Evaluation Contests

In Greek, ‘deca’ means ten and ‘athlon’ means contest. A Decathlon in sports is an athletic event comprising 10 activities, where athletes compete by excelling in all 10 activities. Solar Decathlon India takes from this idea and has 10 contest areas. In the 2022-2023 Challenge, a new contest called embodied carbon is included to address the carbon emissions from the production of construction materials. Each contest is a star in its own right and given equal weightage. The teams should excel in each of the contests to succeed. These contests will help the teams master the art of creating integrated net-zero buildings.

Here are the 10 contests that participants will be evaluated for in the 2022-23 Challenge:

Energy Performance

In a net-zero energy building, the total renewable energy generated annually on site should be equal to or more than the total annual energy consumption of the building. The capability of the building systems to interact with the electricity grid, with on-site or stored power is also important. A whole building approach including strategies to reduce loads, integration of daylighting and passive systems, efficient electric lights, and appliances is needed. 

Water Performance

In a net-zero water building, the total water consumption is equal to or less than the sum of harvested rainwater used, recycled water used, and the treated wastewater returned to a source available to the public. Strategies for reducing water consumption and techniques for on-site water recycling and reuse need to be implemented. 

Embodied Carbon

Embodied carbon emissions largely result from the burning of fossil fuels in the mining, extraction, processing, manufacture, and transportation of building materials delivered to the building site. Strategies to reduce embodied carbon in five building systems: roofs, walls, floors, structure, and fenestration are needed.


This contest evaluates the building’s ability to adapt to changing environmental conditions and the ability to maintain functionality in the face of stress or disturbance. Strategies that provide resilience against seismic, hydrometeorological as well as public health hazards are needed. These approaches should provide resilience during an event, after the event, and result in long-term resilience, in energy, water, comfort and food.

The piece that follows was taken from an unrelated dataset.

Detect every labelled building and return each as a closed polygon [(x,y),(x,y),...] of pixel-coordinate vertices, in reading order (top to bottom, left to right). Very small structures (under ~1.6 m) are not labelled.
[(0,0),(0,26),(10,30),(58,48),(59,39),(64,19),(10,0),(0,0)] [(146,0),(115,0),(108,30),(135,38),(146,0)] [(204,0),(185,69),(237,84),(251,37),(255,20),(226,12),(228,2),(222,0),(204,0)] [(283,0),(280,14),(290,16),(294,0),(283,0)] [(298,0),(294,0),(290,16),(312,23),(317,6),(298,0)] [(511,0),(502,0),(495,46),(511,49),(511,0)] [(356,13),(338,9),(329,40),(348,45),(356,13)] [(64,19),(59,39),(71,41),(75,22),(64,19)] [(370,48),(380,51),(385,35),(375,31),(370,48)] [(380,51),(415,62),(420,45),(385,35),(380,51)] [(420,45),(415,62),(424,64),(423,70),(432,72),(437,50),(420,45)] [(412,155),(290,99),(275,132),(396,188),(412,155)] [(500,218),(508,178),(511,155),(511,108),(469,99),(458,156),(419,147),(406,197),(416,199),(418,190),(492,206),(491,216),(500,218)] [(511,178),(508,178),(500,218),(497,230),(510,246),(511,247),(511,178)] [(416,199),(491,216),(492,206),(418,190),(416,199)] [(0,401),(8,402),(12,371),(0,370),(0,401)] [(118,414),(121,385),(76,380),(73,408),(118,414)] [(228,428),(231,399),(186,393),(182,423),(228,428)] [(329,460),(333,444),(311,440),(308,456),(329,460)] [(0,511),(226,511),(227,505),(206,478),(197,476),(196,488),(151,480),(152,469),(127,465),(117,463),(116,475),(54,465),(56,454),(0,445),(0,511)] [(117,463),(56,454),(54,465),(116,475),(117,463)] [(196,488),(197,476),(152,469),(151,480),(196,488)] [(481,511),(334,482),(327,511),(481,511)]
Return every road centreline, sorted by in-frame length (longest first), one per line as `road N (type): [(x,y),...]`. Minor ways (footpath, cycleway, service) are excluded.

Teams are required to demonstrate rightsizing and, optimization of systems to control the initial cost of high-performance buildings. Design strategies for obtaining economies in construction such as simplifying and integrating building assemblies and using local materials should be considered. Constructability in terms of the availability of materials, technologies and labour is evaluated.

Engineering and Operations

This Contest evaluates the effective integration of high-performance engineering systems and understanding of building operation. Right-sizing and design of engineering systems help minimize waste of materials, equipment, and energy. Building systems, appliances, and features should be thoughtfully selected and integrated into the overall design.

Architectural Design

This Contest evaluates the architectural design for its creativity, integration of systems, and ability to deliver functionality and aesthetic appeal desired by the market or client. Cutting-edge energy-efficient building performance is better positioned to achieve market acceptance when integrated into architectural designs that meet the aesthetic, functional and operational expectations of the industry and consumers.


This contest evaluates application of innovative techniques, technologies, or business models through creative approaches to enhance performance in other contest areas. It requires the team to identify one specific problem in the region or the market and present one innovation as a solution to that problem. Teams should assess the readiness level of the technologies included in the solution.

Health and Wellbeing

This contest evaluates the building’s capability to provide thermal comfort and good indoor environmental quality, essential for ensuring occupant health and wellbeing. Passive design approaches can maximise annual comfort hours without the need for air-conditioning equipment. Teams should provide a comprehensive approach to indoor air quality that incorporates ventilation, filtration, dilution, and material selection strategies.

Value Proposition

The value proposition must describe and quantify the tangible and intangible benefits of their building solution. This should enable the Project Partner to understand why they should invest in the proposed solution, and the end users to understand why they should occupy the building.